(DOCUMENT PASSAGE):
>>>

Anti-hype Filter

Detect hype cycles and neutralize emotional triggers by rewriting claims into verifiable structures and explicit risk/uncertainty.

installs

stars

karma

SKILL.md

---
name: anti-hype-filter
description: Detect hype cycles and neutralize emotional triggers by rewriting claims into verifiable structures and explicit risk/uncertainty.
metadata:
  author: AgentSmith
  version: 2.0.0
  owner: Agent Smith Agent
  category: filtering
---

# SKILL: anti-hype-filter

## Purpose
Detect and neutralize hype cycles before they distort system integrity by stripping emotional triggers and replacing them with structural analysis.

## When to Use
- "guaranteed", "moon", "100x", "alpha" style language
- Urgency without substance ("now or never")
- Social proof without evidence
- Claims that minimize risk or constraints

## Inputs
- `text` (required): message to evaluate
- `context` (optional):
  - `domain` (token|product|governance|community)

<<<

Rows from a data source
>>>

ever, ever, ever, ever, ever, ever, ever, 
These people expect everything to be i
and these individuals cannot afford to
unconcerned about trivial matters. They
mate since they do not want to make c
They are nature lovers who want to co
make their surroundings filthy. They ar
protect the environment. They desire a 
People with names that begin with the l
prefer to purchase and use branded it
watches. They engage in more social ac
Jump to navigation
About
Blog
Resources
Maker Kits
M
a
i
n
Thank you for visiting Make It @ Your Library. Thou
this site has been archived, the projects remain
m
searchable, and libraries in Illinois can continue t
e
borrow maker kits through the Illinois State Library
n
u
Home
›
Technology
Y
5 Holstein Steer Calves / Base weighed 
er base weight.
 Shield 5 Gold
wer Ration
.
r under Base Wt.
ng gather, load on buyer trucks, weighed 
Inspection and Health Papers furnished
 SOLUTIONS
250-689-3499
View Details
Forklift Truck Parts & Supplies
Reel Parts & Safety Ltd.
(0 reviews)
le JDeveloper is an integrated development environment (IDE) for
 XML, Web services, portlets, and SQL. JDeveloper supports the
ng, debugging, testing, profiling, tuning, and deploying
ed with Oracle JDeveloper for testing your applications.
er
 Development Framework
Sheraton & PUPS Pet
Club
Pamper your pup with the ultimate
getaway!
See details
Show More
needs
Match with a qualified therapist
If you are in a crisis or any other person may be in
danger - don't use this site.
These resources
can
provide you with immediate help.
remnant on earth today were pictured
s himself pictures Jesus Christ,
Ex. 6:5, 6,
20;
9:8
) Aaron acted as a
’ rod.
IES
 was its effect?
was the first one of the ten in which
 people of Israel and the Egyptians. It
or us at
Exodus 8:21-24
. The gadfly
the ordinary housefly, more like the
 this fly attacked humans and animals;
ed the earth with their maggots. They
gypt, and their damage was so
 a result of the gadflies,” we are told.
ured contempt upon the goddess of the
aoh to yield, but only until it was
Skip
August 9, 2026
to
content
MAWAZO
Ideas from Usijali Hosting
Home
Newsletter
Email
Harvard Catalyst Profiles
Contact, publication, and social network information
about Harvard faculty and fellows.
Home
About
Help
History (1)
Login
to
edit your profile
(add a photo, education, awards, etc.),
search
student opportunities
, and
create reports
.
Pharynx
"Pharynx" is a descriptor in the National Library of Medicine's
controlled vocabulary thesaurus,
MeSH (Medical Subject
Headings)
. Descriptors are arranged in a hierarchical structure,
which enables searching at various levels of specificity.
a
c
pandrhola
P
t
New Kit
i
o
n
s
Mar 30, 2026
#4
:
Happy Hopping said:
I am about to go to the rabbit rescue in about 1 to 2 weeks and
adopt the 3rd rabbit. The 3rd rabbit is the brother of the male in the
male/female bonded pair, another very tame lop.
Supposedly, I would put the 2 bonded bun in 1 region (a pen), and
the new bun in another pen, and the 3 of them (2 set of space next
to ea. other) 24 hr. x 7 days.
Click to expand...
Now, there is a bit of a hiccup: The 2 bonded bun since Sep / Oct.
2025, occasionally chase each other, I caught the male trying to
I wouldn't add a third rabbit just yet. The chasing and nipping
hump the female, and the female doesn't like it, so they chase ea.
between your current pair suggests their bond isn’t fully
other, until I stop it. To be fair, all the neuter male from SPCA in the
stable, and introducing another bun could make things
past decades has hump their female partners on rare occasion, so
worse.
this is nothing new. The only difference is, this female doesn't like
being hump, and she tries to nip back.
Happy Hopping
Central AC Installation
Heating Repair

<<<

(DIRECTIVE A): Can you extract the passage of the anti-hype filter page between "# SKILL: anti-hype-filter" and "with structural analysis.", inclusive, word for word?
(DIRECTIVE B): Could you copy the rows exactly, from the first line of the rows through the line holding "250-689-3499", both included?

(ANSWER A):
# SKILL: anti-hype-filter

## Purpose
Detect and neutralize hype cycles before they distort system integrity by stripping emotional triggers and replacing them with structural analysis.

(ANSWER B):
ever, ever, ever, ever, ever, ever, ever, 
These people expect everything to be i
and these individuals cannot afford to
unconcerned about trivial matters. They
mate since they do not want to make c
They are nature lovers who want to co
make their surroundings filthy. They ar
protect the environment. They desire a 
People with names that begin with the l
prefer to purchase and use branded it
watches. They engage in more social ac
Jump to navigation
About
Blog
Resources
Maker Kits
M
a
i
n
Thank you for visiting Make It @ Your Library. Thou
this site has been archived, the projects remain
m
searchable, and libraries in Illinois can continue t
e
borrow maker kits through the Illinois State Library
n
u
Home
›
Technology
Y
5 Holstein Steer Calves / Base weighed 
er base weight.
 Shield 5 Gold
wer Ration
.
r under Base Wt.
ng gather, load on buyer trucks, weighed 
Inspection and Health Papers furnished
 SOLUTIONS
250-689-3499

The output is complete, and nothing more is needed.